**PROBLEM REQUIREMENTS:** Your answer must be an exact copy of the lines from the one holding "index pip: (251, 151)" through the last line of the entries below, with nothing added.
======== SUPPLIED DATA
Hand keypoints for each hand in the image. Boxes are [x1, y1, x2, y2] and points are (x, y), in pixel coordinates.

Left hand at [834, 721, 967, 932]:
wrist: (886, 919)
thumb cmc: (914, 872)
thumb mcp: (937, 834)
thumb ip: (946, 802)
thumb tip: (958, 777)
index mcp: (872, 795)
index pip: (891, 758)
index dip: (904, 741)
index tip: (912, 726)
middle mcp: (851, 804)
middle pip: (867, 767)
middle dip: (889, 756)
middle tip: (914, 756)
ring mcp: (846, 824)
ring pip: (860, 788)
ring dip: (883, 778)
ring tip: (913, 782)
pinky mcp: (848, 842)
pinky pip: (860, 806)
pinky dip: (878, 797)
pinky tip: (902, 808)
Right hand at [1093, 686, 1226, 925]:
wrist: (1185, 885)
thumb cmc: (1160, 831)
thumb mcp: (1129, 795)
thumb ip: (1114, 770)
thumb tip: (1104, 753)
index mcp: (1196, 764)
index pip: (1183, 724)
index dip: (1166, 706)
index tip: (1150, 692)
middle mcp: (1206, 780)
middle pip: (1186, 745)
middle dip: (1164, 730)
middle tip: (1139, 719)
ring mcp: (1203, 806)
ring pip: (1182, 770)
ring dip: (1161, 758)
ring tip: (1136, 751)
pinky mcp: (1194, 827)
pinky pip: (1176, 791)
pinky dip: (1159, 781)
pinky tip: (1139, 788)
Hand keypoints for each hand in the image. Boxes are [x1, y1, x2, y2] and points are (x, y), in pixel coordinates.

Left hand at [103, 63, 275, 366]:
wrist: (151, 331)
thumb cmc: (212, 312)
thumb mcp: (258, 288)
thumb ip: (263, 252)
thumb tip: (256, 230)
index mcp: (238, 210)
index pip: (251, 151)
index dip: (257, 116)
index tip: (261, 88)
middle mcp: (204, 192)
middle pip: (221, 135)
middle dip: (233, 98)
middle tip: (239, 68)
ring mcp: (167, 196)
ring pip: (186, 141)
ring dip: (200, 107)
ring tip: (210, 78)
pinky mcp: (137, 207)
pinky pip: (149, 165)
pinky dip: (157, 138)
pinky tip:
================
**SOLUTION TO THIS TASK:**
index pip: (251, 151)
index dip: (257, 116)
index tip: (261, 88)
middle mcp: (204, 192)
middle pip: (221, 135)
middle dip: (233, 98)
middle tip: (239, 68)
ring mcp: (167, 196)
ring pip: (186, 141)
ring dip: (200, 107)
ring tip: (210, 78)
pinky mcp: (137, 207)
pinky pip: (149, 165)
pinky dip: (157, 138)
pinky tip:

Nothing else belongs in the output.